> [Exercise aim]
Give the data again exactly as written, without any of its pictures.

□ □ □ □

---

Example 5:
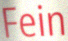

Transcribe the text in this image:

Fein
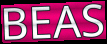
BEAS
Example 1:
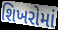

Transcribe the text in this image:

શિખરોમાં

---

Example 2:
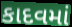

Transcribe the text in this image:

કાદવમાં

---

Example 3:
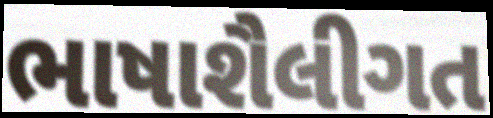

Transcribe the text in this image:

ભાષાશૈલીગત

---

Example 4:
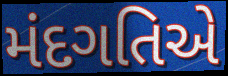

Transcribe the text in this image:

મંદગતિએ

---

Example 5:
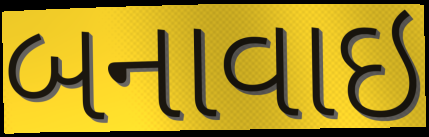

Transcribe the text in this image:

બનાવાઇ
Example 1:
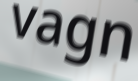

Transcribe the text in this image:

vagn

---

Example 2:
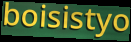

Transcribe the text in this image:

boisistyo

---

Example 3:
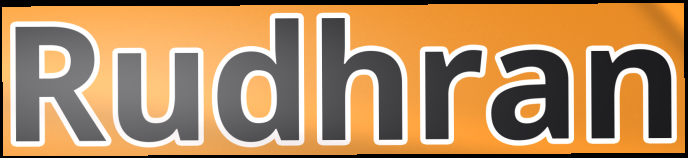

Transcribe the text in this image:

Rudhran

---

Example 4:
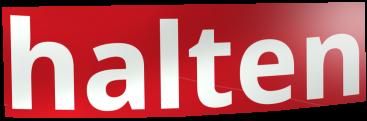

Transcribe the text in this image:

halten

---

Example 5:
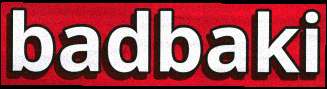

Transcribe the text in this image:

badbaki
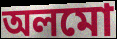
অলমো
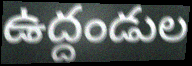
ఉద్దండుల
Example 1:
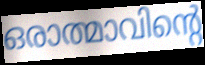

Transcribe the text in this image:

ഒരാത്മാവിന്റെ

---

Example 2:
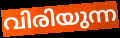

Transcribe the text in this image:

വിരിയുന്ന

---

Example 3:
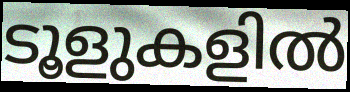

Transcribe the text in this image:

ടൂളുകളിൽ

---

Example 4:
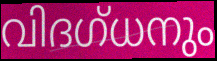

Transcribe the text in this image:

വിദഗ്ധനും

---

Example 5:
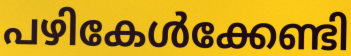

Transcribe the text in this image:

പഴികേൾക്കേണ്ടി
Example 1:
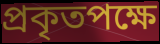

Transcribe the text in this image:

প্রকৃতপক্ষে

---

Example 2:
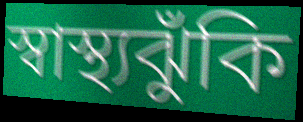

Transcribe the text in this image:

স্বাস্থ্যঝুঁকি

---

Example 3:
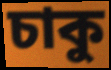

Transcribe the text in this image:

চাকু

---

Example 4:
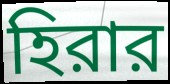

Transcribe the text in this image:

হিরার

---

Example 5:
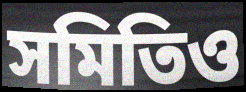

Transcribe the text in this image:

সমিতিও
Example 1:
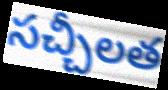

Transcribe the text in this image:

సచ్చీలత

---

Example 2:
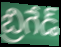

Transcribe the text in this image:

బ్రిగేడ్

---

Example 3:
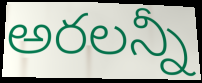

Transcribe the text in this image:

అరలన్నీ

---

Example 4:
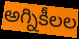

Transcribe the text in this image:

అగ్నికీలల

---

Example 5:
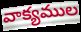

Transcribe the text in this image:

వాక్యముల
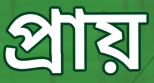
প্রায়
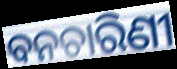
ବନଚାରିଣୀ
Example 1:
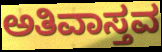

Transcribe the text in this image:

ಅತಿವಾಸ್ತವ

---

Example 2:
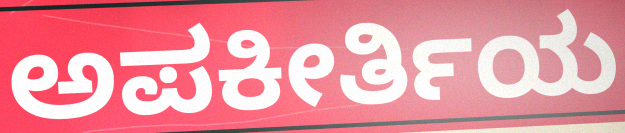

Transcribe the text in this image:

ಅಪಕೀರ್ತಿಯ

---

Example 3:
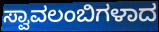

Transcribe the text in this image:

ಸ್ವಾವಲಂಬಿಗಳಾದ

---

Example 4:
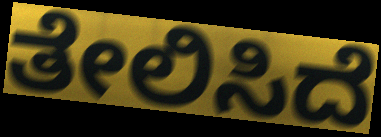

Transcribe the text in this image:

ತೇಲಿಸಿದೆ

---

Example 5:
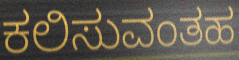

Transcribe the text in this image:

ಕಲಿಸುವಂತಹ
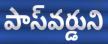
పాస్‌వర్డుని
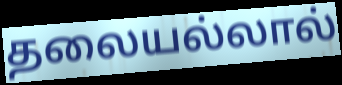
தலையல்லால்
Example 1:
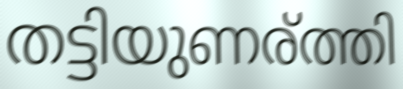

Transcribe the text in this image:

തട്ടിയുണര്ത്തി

□ □ □ □

> [Reply to the exercise]
---

Example 5:

Transcribe the text in this image:

Fein
BEAS
Example 1:

Transcribe the text in this image:

શિખરોમાં

---

Example 2:

Transcribe the text in this image:

કાદવમાં

---

Example 3:

Transcribe the text in this image:

ભાષાશૈલીગત

---

Example 4:

Transcribe the text in this image:

મંદગતિએ

---

Example 5:

Transcribe the text in this image:

બનાવાઇ
Example 1:

Transcribe the text in this image:

vagn

---

Example 2:

Transcribe the text in this image:

boisistyo

---

Example 3:

Transcribe the text in this image:

Rudhran

---

Example 4:

Transcribe the text in this image:

halten

---

Example 5:

Transcribe the text in this image:

badbaki
অলমো
ఉద్దండుల
Example 1:

Transcribe the text in this image:

ഒരാത്മാവിന്റെ

---

Example 2:

Transcribe the text in this image:

വിരിയുന്ന

---

Example 3:

Transcribe the text in this image:

ടൂളുകളിൽ

---

Example 4:

Transcribe the text in this image:

വിദഗ്ധനും

---

Example 5:

Transcribe the text in this image:

പഴികേൾക്കേണ്ടി
Example 1:

Transcribe the text in this image:

প্রকৃতপক্ষে

---

Example 2:

Transcribe the text in this image:

স্বাস্থ্যঝুঁকি

---

Example 3:

Transcribe the text in this image:

চাকু

---

Example 4:

Transcribe the text in this image:

হিরার

---

Example 5:

Transcribe the text in this image:

সমিতিও
Example 1:

Transcribe the text in this image:

సచ్చీలత

---

Example 2:

Transcribe the text in this image:

బ్రిగేడ్

---

Example 3:

Transcribe the text in this image:

అరలన్నీ

---

Example 4:

Transcribe the text in this image:

అగ్నికీలల

---

Example 5:

Transcribe the text in this image:

వాక్యముల
প্রায়
ବନଚାରିଣୀ
Example 1:

Transcribe the text in this image:

ಅತಿವಾಸ್ತವ

---

Example 2:

Transcribe the text in this image:

ಅಪಕೀರ್ತಿಯ

---

Example 3:

Transcribe the text in this image:

ಸ್ವಾವಲಂಬಿಗಳಾದ

---

Example 4:

Transcribe the text in this image:

ತೇಲಿಸಿದೆ

---

Example 5:

Transcribe the text in this image:

ಕಲಿಸುವಂತಹ
పాస్‌వర్డుని
தலையல்லால்
Example 1:

Transcribe the text in this image:

തട്ടിയുണര്ത്തി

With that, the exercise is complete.